[INPUT — start]

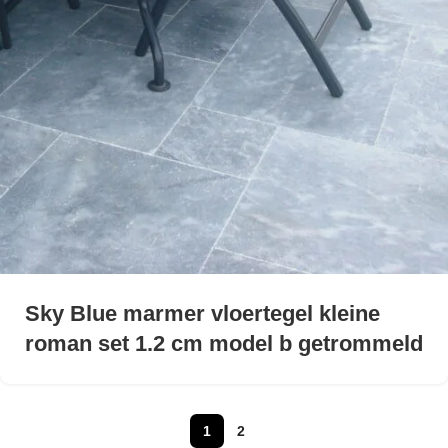
Sky Blue marmer vloertegel kleine
roman set 1.2 cm model b getrommeld
1
2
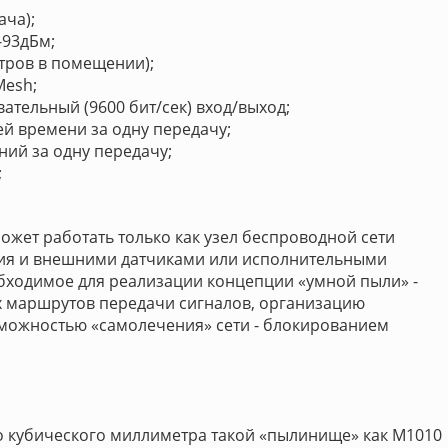
ача);
-93дБм;
метров в помещении);
Mesh;
вательный (9600 бит/сек) вход/выход;
ей времени за одну передачу;
ний за одну передачу;
;
ожет работать только как узел беспроводной сети
ния и внешними датчиками или исполнительными
обходимое для реализации концепции «умной пыли» -
х маршрутов передачи сигналов, организацию
зможностью «самолечения» сети - блокированием
 кубического миллиметра такой «пылинище» как М1010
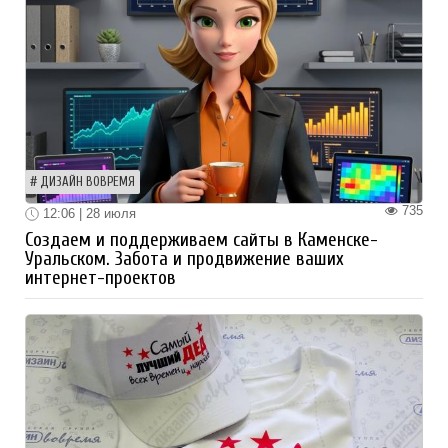
ДИЗАЙН ВОВРЕМЯ
735
12:06 | 28 июля
Создаем и поддерживаем сайты в Каменске-
Уральском. Забота и продвижение ваших
интернет-проектов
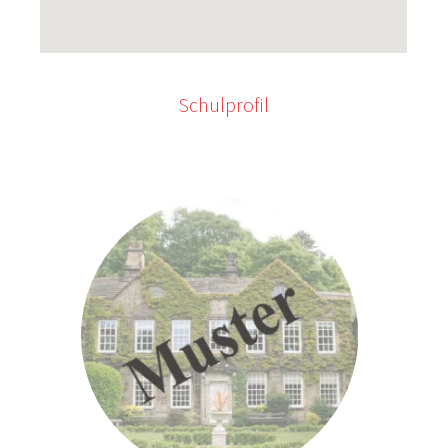
Schulprofil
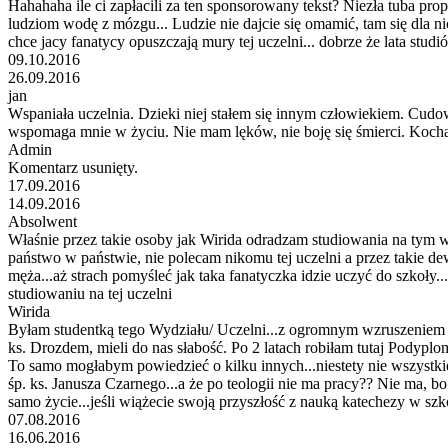
Hahahaha ile ci zapłacili za ten sponsorowany tekst? Niezła tuba pr
ludziom wodę z mózgu... Ludzie nie dajcie się omamić, tam się dla nic
chce jacy fanatycy opuszczają mury tej uczelni... dobrze że lata stud
09.10.2016
26.09.2016
jan
Wspaniała uczelnia. Dzieki niej stałem się innym człowiekiem. Cud
wspomaga mnie w życiu. Nie mam lęków, nie boję się śmierci. Kocha
Admin
Komentarz usunięty.
17.09.2016
14.09.2016
Absolwent
Właśnie przez takie osoby jak Wirida odradzam studiowania na tym w
państwo w państwie, nie polecam nikomu tej uczelni a przez takie de
męża...aż strach pomyśleć jak taka fanatyczka idzie uczyć do szkoły.
studiowaniu na tej uczelni
Wirida
Byłam studentką tego Wydziału/ Uczelni...z ogromnym wzruszeniem w
ks. Drozdem, mieli do nas słabość. Po 2 latach robiłam tutaj Podyplo
To samo mogłabym powiedzieć o kilku innych...niestety nie wszyst
śp. ks. Janusza Czarnego...a że po teologii nie ma pracy?? Nie ma, b
samo życie...jeśli wiążecie swoją przyszłość z nauką katechezy w szko
07.08.2016
16.06.2016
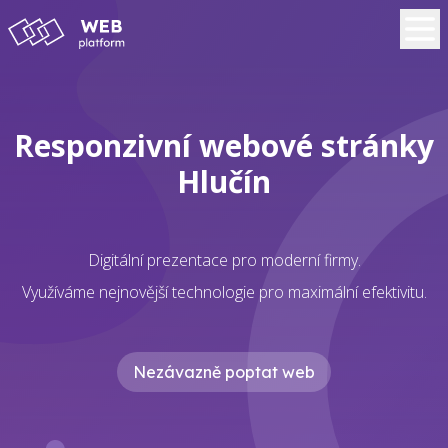
Responzivní webové stránky
Hlučín
Digitální prezentace pro moderní firmy.
Využíváme nejnovější technologie pro maximální efektivitu.
Nezávazně poptat web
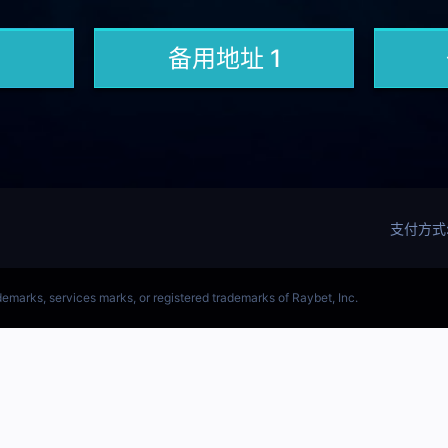
(LOL)S15预测英雄联盟预测软件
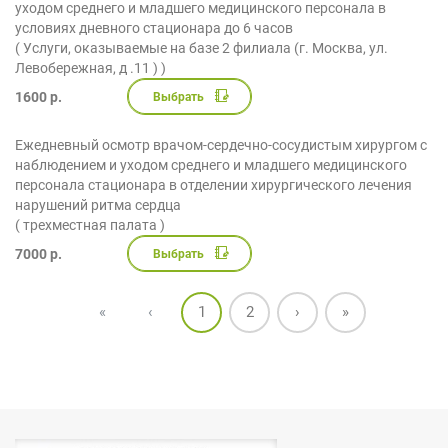
уходом среднего и младшего медицинского персонала в
условиях дневного стационара до 6 часов
( Услуги, оказываемые на базе 2 филиала (г. Москва, ул.
Левобережная, д .11 ) )
1600 р.
Выбрать
Ежедневный осмотр врачом-сердечно-сосудистым хирургом с
наблюдением и уходом среднего и младшего медицинского
персонала стационара в отделении хирургического лечения
нарушений ритма сердца
( трехместная палата )
7000 р.
Выбрать
«
‹
1
2
›
»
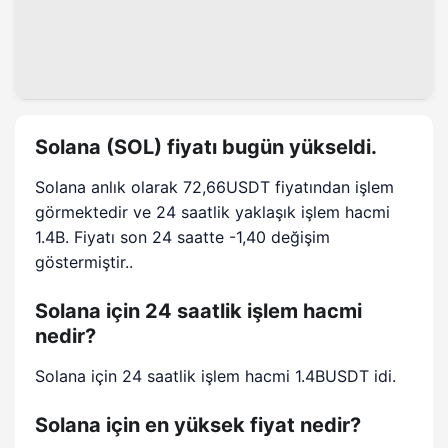
Solana (SOL) fiyatı bugün yükseldi.
Solana anlık olarak 72,66USDT fiyatından işlem
görmektedir ve 24 saatlik yaklaşık işlem hacmi
1.4B. Fiyatı son 24 saatte -1,40 değişim
göstermiştir..
Solana için 24 saatlik işlem hacmi
nedir?
Solana için 24 saatlik işlem hacmi 1.4BUSDT idi.
Solana için en yüksek fiyat nedir?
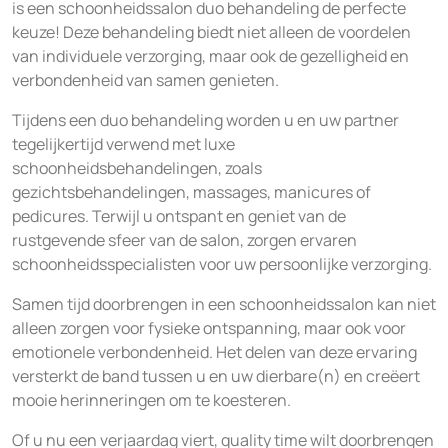
is een schoonheidssalon duo behandeling de perfecte
keuze! Deze behandeling biedt niet alleen de voordelen
van individuele verzorging, maar ook de gezelligheid en
verbondenheid van samen genieten.
Tijdens een duo behandeling worden u en uw partner
tegelijkertijd verwend met luxe
schoonheidsbehandelingen, zoals
gezichtsbehandelingen, massages, manicures of
pedicures. Terwijl u ontspant en geniet van de
rustgevende sfeer van de salon, zorgen ervaren
schoonheidsspecialisten voor uw persoonlijke verzorging.
Samen tijd doorbrengen in een schoonheidssalon kan niet
alleen zorgen voor fysieke ontspanning, maar ook voor
emotionele verbondenheid. Het delen van deze ervaring
versterkt de band tussen u en uw dierbare(n) en creëert
mooie herinneringen om te koesteren.
Of u nu een verjaardag viert, quality time wilt doorbrengen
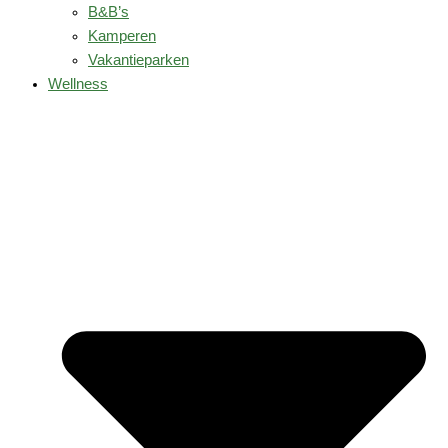
B&B’s
Kamperen
Vakantieparken
Wellness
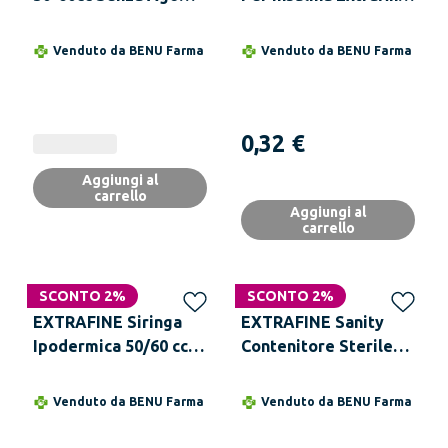
Con Catetere
1 ml 100UI Ago
Removibile G26
Venduto da
BENU Farma
Venduto da
BENU Farma
0,45X12 mm 1 Siringa
0,32 €
Aggiungi al
carrello
Aggiungi al
carrello
SCONTO 2%
SCONTO 2%
EXTRAFINE Siringa
EXTRAFINE Sanity
Ipodermica 50/60 cc
Contenitore Sterile
Senza Ago
Per Urine 120 ml
Venduto da
BENU Farma
Venduto da
BENU Farma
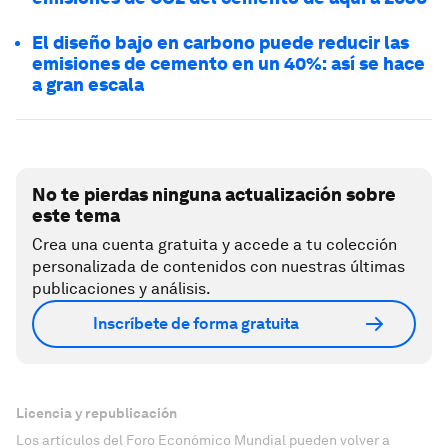
El diseño bajo en carbono puede reducir las
emisiones de cemento en un 40%: así se hace
a gran escala
No te pierdas ninguna actualización sobre
este tema
Crea una cuenta gratuita y accede a tu colección
personalizada de contenidos con nuestras últimas
publicaciones y análisis.
Inscríbete de forma gratuita
Licencia y republicación
Los artículos del Foro Económico Mundial pueden volver a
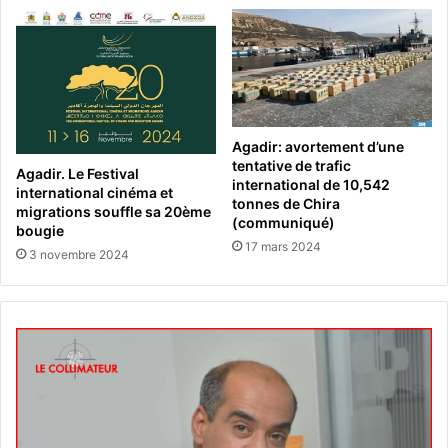
Agadir: avortement d’une
tentative de trafic
Agadir. Le Festival
international de 10,542
international cinéma et
tonnes de Chira
migrations souffle sa 20ème
(communiqué)
bougie
17 mars 2024
3 novembre 2024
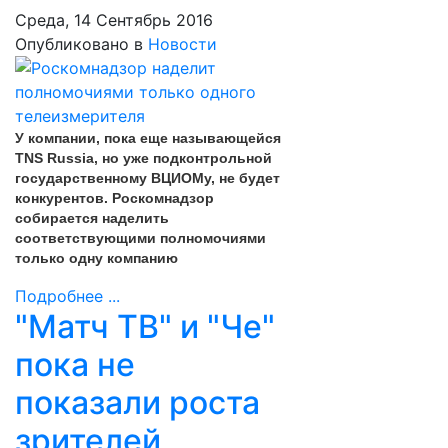
Среда, 14 Сентябрь 2016
Опубликовано в
Новости
У компании, пока еще называющейся
TNS Russia, но уже подконтрольной
государственному ВЦИОМу, не будет
конкурентов. Роскомнадзор
собирается наделить
соответствующими полномочиями
только одну компанию
Подробнее ...
"Матч ТВ" и "Че"
пока не
показали роста
зрителей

[INPUT — finish]

TASK DIRECTIONS
Go over the listing above and return each line with "Siringa".

RESPONSE FOR THIS EXERCISE
0,45X12 mm 1 Siringa
EXTRAFINE Siringa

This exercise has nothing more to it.